Excerpt provided section start

Consider Shakespeare. Anyone who has read a Shakespeare play will immediately sense the absurd profusion of his world. It cannot be explained away by suggesting he read widely or even had a varied life. You feel he was a man of infinite capacity and creation, brimming with men, creatures, villains, ghosts, and gods. JL Borges described him in Everything and Nothing as a man who, like the Egyptian Proteus, “used up the forms of all creatures.”

Romanticism calls this special quality depth. We might say that David Lewis is a superior philosopher to Nietzsche, but it is impossible to regard him as a deeper one. A work with depth always leaves something unexpressed and some threads trailing; it always has more things to say and new meanings to be revealed. In Italo Calvino’s terms, “a classic is a book that has never finished saying what it has to say.” It has overtones of abundance, plenitude, generosity, and wildness. A deep book is endlessly rewarding.

The romantic’s reading habits are fundamentally opposed to the Human Processor’s. Nietzsche, undoubtedly a man containing deep romantic urges, regarded over-reading as enervating and pathetic. In the section ‘Why I am so clever” in Ecce Homo, he scorned the man of many studies:

With my own eyes I have seen gifted, richly endowed, and free-spirited natures already "read to ruins" at thirty, and mere wax vestas that have to be rubbed before they can give off any sparks—or "thoughts.”

Instead of ‘maximising input’, or curating a steady flow of information, Nietzsche read the same few books over and over again his entire life. He was disgusted by all books except those which attracted him: “a library makes me ill, neither is it my nature to love much or many kinds of things.” His own writing was supposed to repulse the unworthy: only a select few could access his work and discover the vast hidden depths. Everything else – newspapers, pamphlets, articles – is chaff.

It takes insane confidence to adopt a romantic reading diet. Essentially, you have to gamble. You have to hope that you find the right classics with which to expend your time. If you choose wrongly then you might forfeit the possibility of becoming a genius. But this requires more than spirit; you must have the good fortune to be born in the right time. Nietzsche himself counted his blessings that he was in his own generation, for his predecessors had all been “corrupted by German philosophy.” Today, no Nietzsche could exist; he would be crushed by circumstance.

Excerpt provided section end
Provided information section start

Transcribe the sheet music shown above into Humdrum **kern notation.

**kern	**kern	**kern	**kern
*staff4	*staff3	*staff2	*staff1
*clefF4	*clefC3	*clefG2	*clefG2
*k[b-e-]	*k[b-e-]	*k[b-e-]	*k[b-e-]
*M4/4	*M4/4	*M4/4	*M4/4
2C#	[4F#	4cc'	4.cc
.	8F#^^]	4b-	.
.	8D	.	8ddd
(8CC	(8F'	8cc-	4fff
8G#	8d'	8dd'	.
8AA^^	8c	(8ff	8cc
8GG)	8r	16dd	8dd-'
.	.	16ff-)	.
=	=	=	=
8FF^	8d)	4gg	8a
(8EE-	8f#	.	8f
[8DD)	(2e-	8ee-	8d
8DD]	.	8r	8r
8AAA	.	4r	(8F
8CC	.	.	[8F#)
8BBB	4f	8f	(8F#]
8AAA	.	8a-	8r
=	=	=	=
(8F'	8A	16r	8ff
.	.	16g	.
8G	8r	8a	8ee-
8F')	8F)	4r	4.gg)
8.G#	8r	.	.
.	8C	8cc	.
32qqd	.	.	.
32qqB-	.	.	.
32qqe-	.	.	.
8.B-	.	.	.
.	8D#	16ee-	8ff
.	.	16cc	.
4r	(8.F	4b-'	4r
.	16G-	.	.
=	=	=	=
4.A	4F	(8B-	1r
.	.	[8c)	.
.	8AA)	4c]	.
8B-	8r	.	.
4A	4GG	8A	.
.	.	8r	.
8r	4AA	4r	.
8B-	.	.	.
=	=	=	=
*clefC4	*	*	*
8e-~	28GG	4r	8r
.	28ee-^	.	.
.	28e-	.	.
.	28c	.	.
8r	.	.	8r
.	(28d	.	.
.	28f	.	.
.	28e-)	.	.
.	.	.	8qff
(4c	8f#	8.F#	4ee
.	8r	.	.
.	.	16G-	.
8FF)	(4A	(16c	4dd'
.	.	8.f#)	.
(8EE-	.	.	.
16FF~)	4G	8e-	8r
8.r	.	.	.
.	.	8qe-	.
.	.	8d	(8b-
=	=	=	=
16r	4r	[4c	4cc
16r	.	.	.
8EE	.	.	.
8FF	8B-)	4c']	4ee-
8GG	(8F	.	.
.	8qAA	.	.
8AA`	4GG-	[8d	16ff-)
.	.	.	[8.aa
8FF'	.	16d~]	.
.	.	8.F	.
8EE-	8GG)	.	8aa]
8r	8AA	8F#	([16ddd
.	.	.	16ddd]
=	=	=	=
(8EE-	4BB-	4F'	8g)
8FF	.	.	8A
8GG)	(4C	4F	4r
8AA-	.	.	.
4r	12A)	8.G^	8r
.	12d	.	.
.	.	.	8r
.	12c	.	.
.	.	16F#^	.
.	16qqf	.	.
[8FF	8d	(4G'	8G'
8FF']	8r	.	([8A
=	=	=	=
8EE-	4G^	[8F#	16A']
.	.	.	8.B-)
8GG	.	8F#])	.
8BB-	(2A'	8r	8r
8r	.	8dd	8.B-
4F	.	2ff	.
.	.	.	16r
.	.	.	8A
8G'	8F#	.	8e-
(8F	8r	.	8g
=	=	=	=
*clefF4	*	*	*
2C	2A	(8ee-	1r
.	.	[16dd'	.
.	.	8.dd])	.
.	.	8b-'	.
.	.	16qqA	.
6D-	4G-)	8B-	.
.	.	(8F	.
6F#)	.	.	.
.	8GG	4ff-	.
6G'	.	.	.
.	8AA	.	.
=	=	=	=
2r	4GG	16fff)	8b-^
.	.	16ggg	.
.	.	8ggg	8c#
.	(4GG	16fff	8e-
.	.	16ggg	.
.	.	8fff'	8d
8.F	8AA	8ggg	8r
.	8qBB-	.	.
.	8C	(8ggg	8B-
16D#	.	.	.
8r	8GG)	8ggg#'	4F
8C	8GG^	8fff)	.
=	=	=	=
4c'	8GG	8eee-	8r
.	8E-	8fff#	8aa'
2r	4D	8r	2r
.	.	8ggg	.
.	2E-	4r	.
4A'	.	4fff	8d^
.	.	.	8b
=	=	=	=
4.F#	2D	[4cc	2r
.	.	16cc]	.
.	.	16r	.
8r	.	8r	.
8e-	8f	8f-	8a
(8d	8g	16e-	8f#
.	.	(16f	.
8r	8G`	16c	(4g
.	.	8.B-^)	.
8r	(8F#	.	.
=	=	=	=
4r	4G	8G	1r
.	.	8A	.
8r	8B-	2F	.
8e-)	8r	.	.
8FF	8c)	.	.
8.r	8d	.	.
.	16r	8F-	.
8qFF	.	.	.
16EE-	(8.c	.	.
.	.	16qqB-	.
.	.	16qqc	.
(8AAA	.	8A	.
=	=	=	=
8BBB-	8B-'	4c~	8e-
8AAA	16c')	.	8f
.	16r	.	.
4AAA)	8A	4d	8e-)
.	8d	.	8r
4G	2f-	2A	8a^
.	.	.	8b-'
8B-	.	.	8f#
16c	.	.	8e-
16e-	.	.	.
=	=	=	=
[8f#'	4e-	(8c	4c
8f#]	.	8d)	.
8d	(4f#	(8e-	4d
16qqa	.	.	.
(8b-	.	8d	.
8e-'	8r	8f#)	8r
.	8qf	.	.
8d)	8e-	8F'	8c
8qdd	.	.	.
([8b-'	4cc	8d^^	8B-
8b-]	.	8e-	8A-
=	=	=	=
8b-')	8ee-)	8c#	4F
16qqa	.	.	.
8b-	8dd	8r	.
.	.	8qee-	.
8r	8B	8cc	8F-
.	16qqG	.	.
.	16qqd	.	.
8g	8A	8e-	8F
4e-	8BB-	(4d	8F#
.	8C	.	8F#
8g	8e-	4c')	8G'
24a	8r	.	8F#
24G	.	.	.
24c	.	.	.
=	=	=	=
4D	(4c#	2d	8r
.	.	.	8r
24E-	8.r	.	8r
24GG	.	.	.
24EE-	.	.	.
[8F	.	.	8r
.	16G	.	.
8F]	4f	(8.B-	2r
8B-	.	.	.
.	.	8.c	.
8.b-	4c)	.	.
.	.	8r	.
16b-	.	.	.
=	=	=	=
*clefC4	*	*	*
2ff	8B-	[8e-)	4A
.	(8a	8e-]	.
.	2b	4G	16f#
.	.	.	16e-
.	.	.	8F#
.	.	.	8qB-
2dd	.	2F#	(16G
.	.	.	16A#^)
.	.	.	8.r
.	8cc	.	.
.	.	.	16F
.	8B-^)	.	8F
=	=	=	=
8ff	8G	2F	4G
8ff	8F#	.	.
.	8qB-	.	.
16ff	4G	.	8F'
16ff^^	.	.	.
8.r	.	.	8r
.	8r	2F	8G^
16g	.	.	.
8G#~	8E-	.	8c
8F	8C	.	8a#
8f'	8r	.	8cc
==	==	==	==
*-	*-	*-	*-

Provided information section end

> _Exercises_
a) Summarize the passage on romantic reading in two sentences.
b) Carry the passage on romantic reading forward from its last sentence.
The data are not needed for this work.

> _Per-task answers_
a) Romanticism calls the abundance found in a writer like Shakespeare "depth," and a work with depth always leaves something unexpressed, has more to say, and is endlessly rewarding. Nietzsche, a man with deep romantic urges, scorned over-reading and read the same few books over and over his entire life, and such a reading diet takes insane confidence, amounts to a gamble, and requires being born in the right time.

b)
The difference between the Human Processor and the Romantic ultimately divides along the explore-exploit algorithm. If you believe raw information – summarised, condensed, distilled – is what matters, that Thus Spake Zarathustra or On the Genealogy of Morality would have been better as long blog posts, then you will spend more time exploring. Optionality is key and rapid flitting provides a powerful competitive edge. Every new study is another piece of straw in your grand pile. Your throughput will burn away the opposition.

Conversely, if you believe there are hidden depths to certain works which require dedicated study to receive, then you will spend far more time exploiting. You trust that the text of Hamlet or Gracián’s Art of Worldly Wisdom retains powerful and unknown meanings; solid truths upon which vast edifices of new values, new sensations, and new ideas can be built to meet new conditions. You know there is something about these writers – experience beyond experience, genius beyond genius – which exists with them alone.

Anyone can be a human microchip if they want to be. They might be a bit slower than average, but they’ll still be running code. Romanticism, in contrast, is cruel. Whatever you might tell yourself at night, only a few people seem to possess artistic genius, and fewer still are born in the right conditions. It is cultural and genetic, a game of tails; there is no reason to think a clone of Shakespeare today would produce his great works. By exploiting a limited canon obsessively you risk wasting your life.

Can you take that risk? Not the risk of temporary failure, the risk of spending your entire life on the wrong books. Few people are capable of facing this fear. By choosing and firmly committing to the classics, you take your life in your hands. The choice is yours.